米国におけるデータ活用はまだ未熟な状態です
IAB(Interactive Advertising Bureau)は、1996年に設立された米国のオンライン広告の業界団体。500社以上のメディア、テクノロジー企業から成り、それらの企業のオンライン広告販売は全体の86%を占める。今回のサミットで、複数のデータソースをつかったオーディエンスセグメンテーションについてのセッションを行った、IABのエグゼクティブ・バイスプレジデント兼COOを務めるパトリック・ドーラン氏に、米国におけるマーケティングの現状について聞いた。
――IABは今年の1月、データ活用が進んでいる企業とそうでない企業の間に「データ・ディバイド(データ活用における格差)」が生じているという調査レポートを発表しました。まず、この調査についてうかがいたいのですが。
この調査は、我々がWinterberry Groupという調査会社と行ったものです。彼らはいま、データを活用したマーケティングの成功事例について模索しています。データが生み出すビジネスチャンスについて多くの議論がなされていますが、多くの企業はまだ未熟というんでしょうか、そこから刺激を受けることはあっても、実際に活用している企業は少ない状況です。
それはなぜかというと、企業の中にはたくさんの「サイロ」があって、データが別々になっている。データ戦略というものがうまく機能していないんです。そのためにビジネスチャンスを失っていることがあると思います。
――こうした問題について、企業はどのように取り組んでいけばよいのでしょう。
その前に私のバックグラウンドを少し説明しましょう。1990年代後半、私はDoubleClickで働いていました。オンラインにおけるターゲティングの開発に着手し、さまざまなサービスを開発し、10年以上推進してきたのですが、結局おなじテクニックしか使われませんでした。
今回のサミットで、私と同じセッションに参加したプレゼンターはリターゲティングについて話をしたのですが、それはおそらく12年ぐらい前からあるテクノロジーです。ただ、それすら使っていない会社がほとんどなのです。

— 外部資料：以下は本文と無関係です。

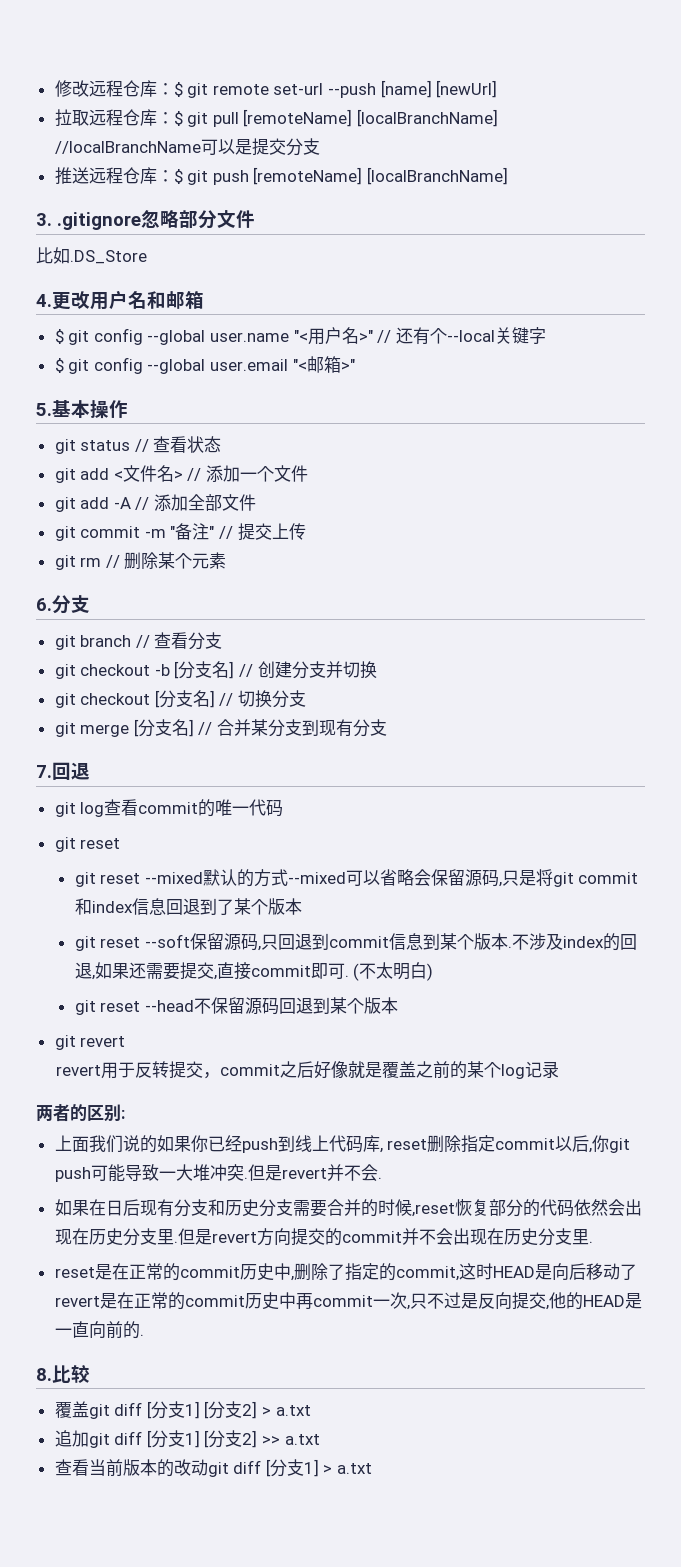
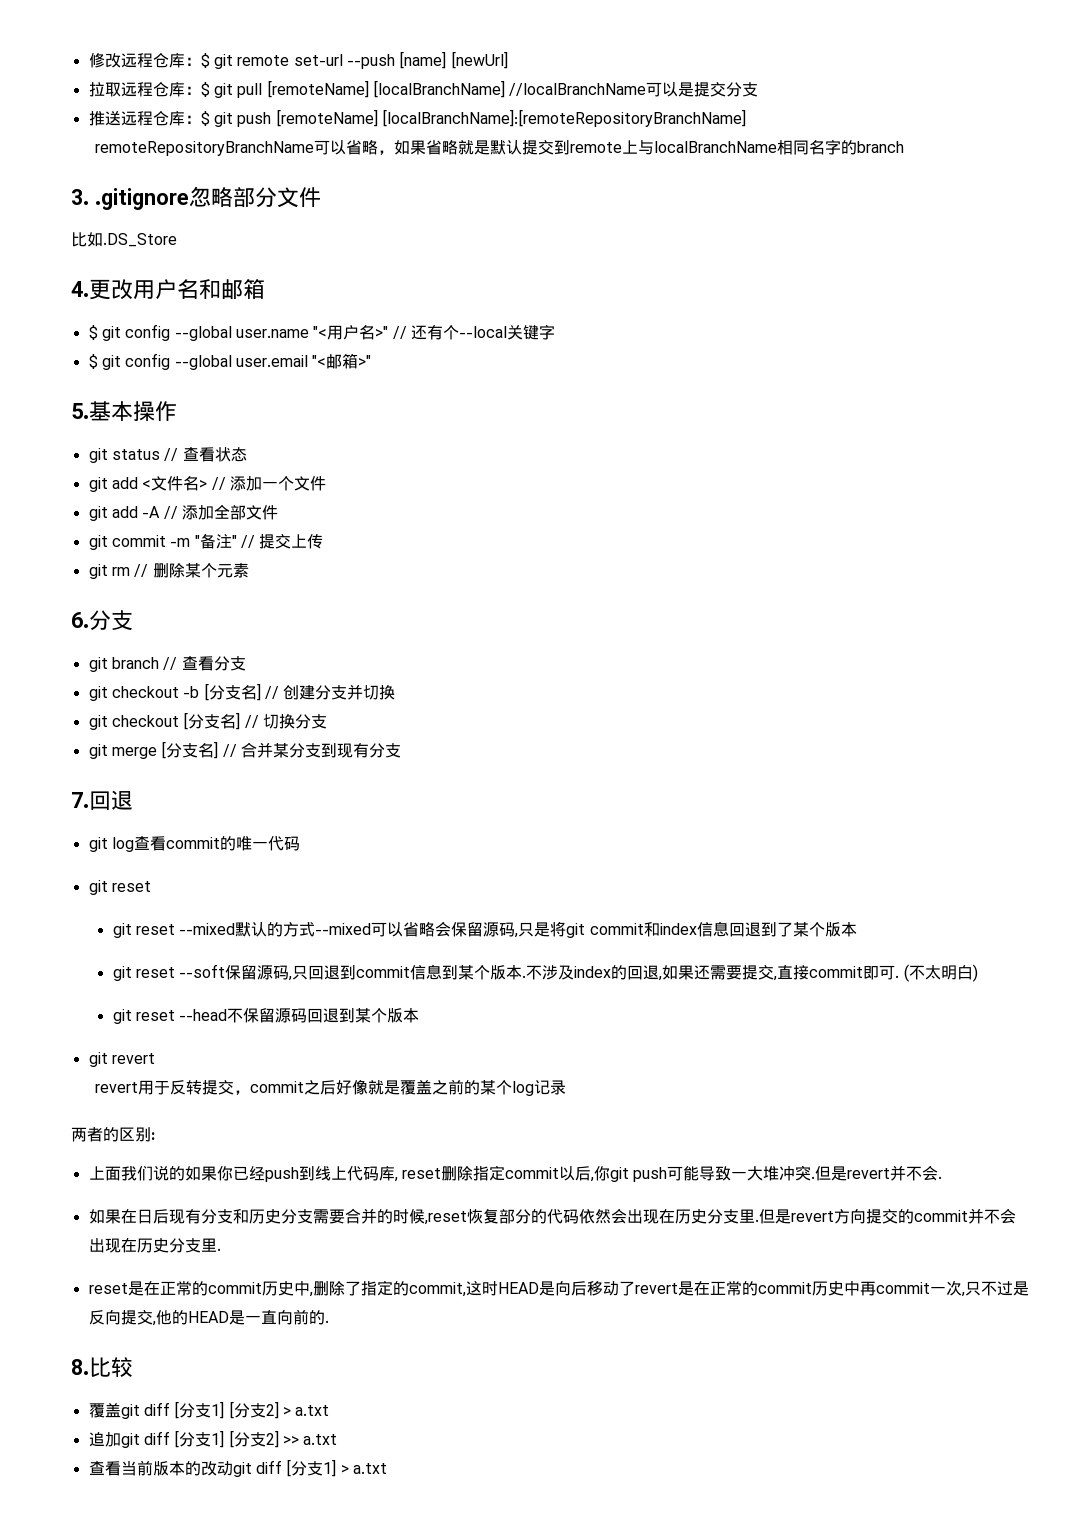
[367,167,509,185] [localBranchName] -> [381,109,746,127] [95,139,905,156] [localBranchName]:[remoteRepositoryBranchName] // remoteRepositoryBranchName可以省略，如果省略就是默认提交到remote上与localBranchName相同名字的branch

市場はどんどん成長し、オンラインに進出している企業はますます増えていますが、テクノロジー自体が標準的なビジネスのオペレーションの中に入っていくには、まだ時間がかかるでしょう。しかし、今回のサミットを見ればわかるとおり、みんなテクノロジーに興味を持っているし、それを進歩させたいという気持ちも持っています。
――サミットを主催したアドビ システムズは、業界の中でもリーダー的な存在です。今回のサミットに参加して、どのような感想を持ちましたか?
まず、こんなに多くの人がデジタルマーケティングに興味を持っているということはとてもよいことだと思います。私は15年間この業界に身を置いていますが、その間、業界そのものが著しく成長しました。最初の10年間は、大きなメディア企業が登場し、広告を打つのにメディアサイトを使っていただけだったと思います。
しかし、現在はより多くの人がオンライン広告の本当の価値を理解しています。人々はiPadやスマートフォンを持つようになり、マーケターはそこに広告し、ブランドストーリーを訴求する必要があります。
アドビは従来のマーケティングではなく、ウェブなどのテクノロジーを牽引してきた会社です。アドビの参入は、人々がこの先もっとこの分野に真剣に取り組むきざしと言えます。データマーケティングビジネスはトレンドとなっています。IBMもしかりですが、ほかにも大きなデータテクノロジー企業がこの分野に参入してくると思います。それは、彼らがデジタルマーケティングを成長分野だと見ているからなのです。